#### WORK TO COMPLETE:
Go through the material below and report how many lines contain "Бутерброд". Give only the number.

(RECORDS SUPPLIED begins)

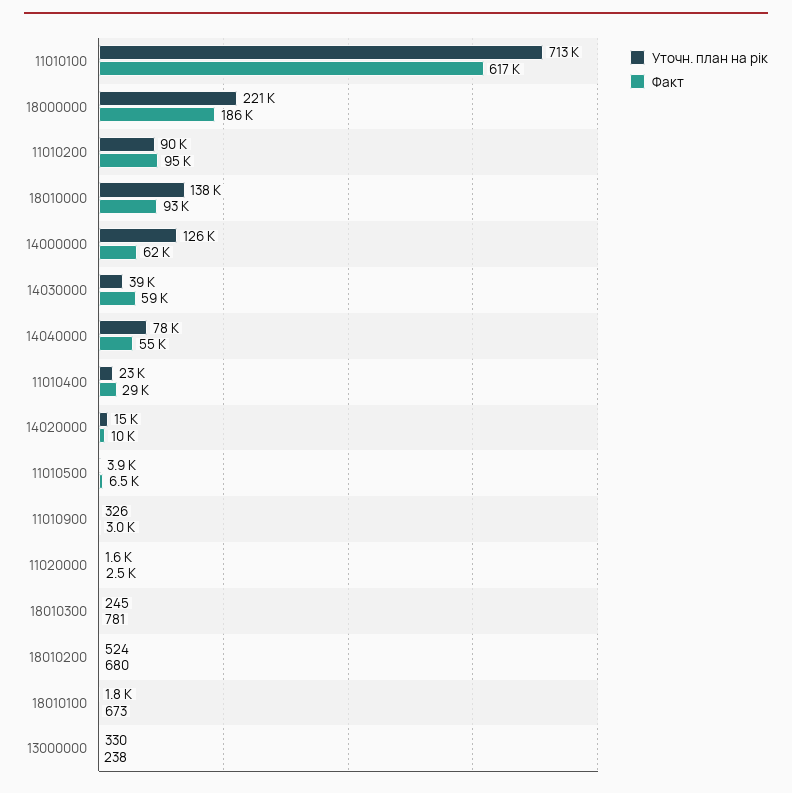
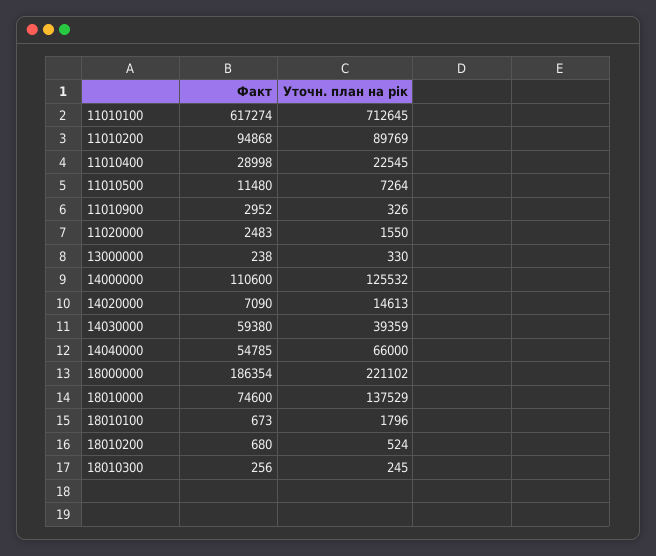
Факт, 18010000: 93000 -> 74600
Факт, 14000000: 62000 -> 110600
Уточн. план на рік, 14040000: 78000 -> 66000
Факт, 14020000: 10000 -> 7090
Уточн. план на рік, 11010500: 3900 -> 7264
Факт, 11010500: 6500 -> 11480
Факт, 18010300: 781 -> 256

(RECORDS SUPPLIED ends)
(RECORDS SUPPLIED begins)

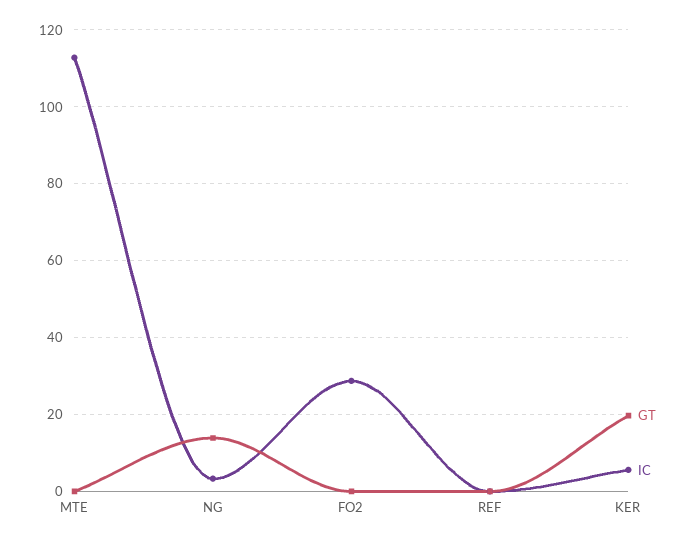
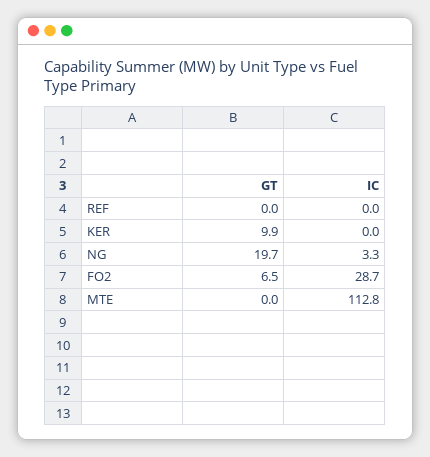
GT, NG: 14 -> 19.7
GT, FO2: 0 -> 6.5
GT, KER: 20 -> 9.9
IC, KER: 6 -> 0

(RECORDS SUPPLIED ends)
(RECORDS SUPPLIED begins)

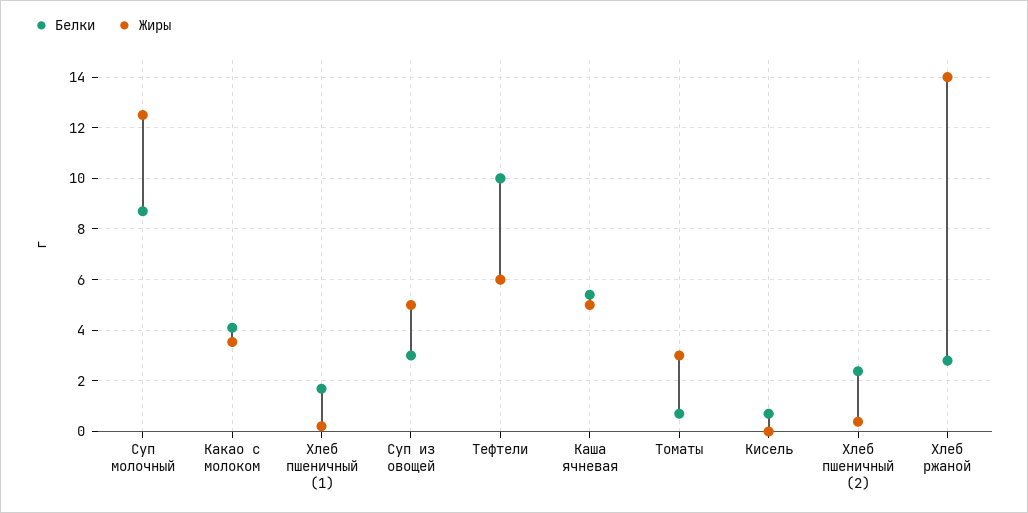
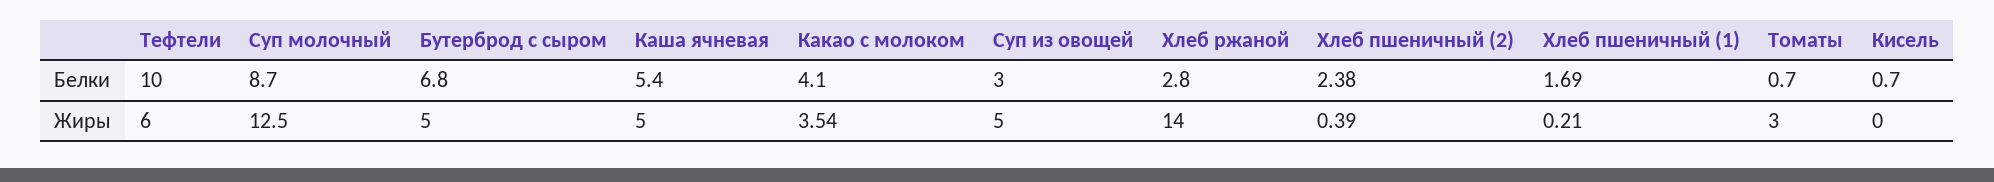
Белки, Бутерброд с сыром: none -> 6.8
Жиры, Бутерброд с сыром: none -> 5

(RECORDS SUPPLIED ends)

#### TASK ANSWER:
2